И какой-то сердобольный остряк гадюку поймал и швырнул ее на палубу теплохода. Змея прямым ходом сунулась в пожарную магистраль, но боцман успел схватить ее за хвост, обрадовался и запрыгал по трюмам в индейском танце. Здесь старик механик напал на боцмана, отнял гадюку и пустил ее плавать за борт. Отросток расстроился так, будто получил повестку из военкомата.
– Зачем тебе змея? – спросил я.
– Я посадил бы ее в банку, кормил, изучал, – объяснил он.
Как ни странно, этот пройдоха и ворюга много читал. Я часто заставал его с книгами знаменитых романтиков прошлого века. И как-то слышал боцманский рассказ о прочитанном в кругу матросов: «Французы на высоте романы сочиняют… Вот, например, у этой волосанки Франсуазы был хахаль Альфред. И вот она из-за любви лапти откинула – и с концами, в ящик. А граф передал ее письмо этому волосану барону. Барон – копыта в сторону и только через час очухался… Или вот „Дон Жуан” у Байрона, между прочим – в порядке поэмка. Этот Дон тот еще волосан был, и все бабы у него на крюке были…»

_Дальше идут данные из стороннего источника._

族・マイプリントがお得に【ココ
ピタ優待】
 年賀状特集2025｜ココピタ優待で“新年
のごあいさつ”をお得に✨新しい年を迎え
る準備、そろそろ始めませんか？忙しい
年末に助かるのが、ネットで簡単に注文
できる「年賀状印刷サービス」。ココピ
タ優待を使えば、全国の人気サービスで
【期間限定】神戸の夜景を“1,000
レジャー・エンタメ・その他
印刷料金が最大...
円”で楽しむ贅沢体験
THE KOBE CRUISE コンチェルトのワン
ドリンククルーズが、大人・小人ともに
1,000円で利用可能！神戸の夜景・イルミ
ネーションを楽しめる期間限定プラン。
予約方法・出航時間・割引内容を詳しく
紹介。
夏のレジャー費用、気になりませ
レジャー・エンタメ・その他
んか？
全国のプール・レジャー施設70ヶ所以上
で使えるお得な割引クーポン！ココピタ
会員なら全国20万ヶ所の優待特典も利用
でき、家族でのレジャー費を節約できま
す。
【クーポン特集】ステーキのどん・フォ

Больше всего боцман боится военной службы. От нее он и удрал на перегон.
– Да ты, боцман, не переживай, – утешил его однажды механик. – Тебя в армию не возьмут.
– Почему так думаешь? – с надеждой спросил метровый Отросток.
– Точно знаю.
– Ну?
– Так ведь когда ты винтовку к плечу приложишь, так пальцем до спускового крючка не дотянешься, – объяснил механик.
3
На дневной вахте капитан обнаружил плавающую мину. Для идущих сзади судов – чтобы они обратили на эту мину внимание – мой капитан выпустил две красные ракеты. Никто, конечно, этих ракет не заметил.
– Это не была мина, Владимир Евгеньевич, – сказал я, принимая вахту.
– Я видел ее своими глазами, Виктор Викторович.
– Это была бочка из-под селедки, Владимир Евгеньевич, вы никогда не были военным и потому не знаете, что в…
– Это была нерпа, – сказал старший механик. – Я отлично видел.
– Это что-то не круглое, а четырехугольное, – сказал Рабов. – Зуб отдаю.
– Ясное дело – поплавок от сетей, – сказал второй механик.
– Это была плавающая мина! – заорал наш капитан и ушел из рубки, хлопнул внизу дверью.
Еще около часа мы грызлись на почве этого плавающего предмета. Потом я удалил лишних из рубки и включил радио. Передавали сообщение о переговорах по созданию объединенных ядерных сил НАТО. Меня чрезвычайно интересует создание этих сил. Ведь речь идет о морских делах.
Я не знаю, как там договорятся политики и дипломаты. Может, они и сунут длинный немецкий палец на ракетно-атомную кнопку. Меня интересует другая сторона вопроса: каким макаром там будут договариваться моряки. Уж их-то я знаю, моряков.
Почти каждый моряк убежден в том, что он хороший, стоящий моряк. И в этом все моряки мира одинаковы. И если за бортом мелькнул какой-то предмет с такой скоростью, что никакой человеческий глаз разглядеть ничего не мог, то здесь происходит то, что случилось у нас на дневной вахте. Ни один настоящий моряк никогда не повторит мнения своего коллеги. Каждый найдет именно свое, наиболее точное, абсолютно истинное объяснение мелькнувшему предмету.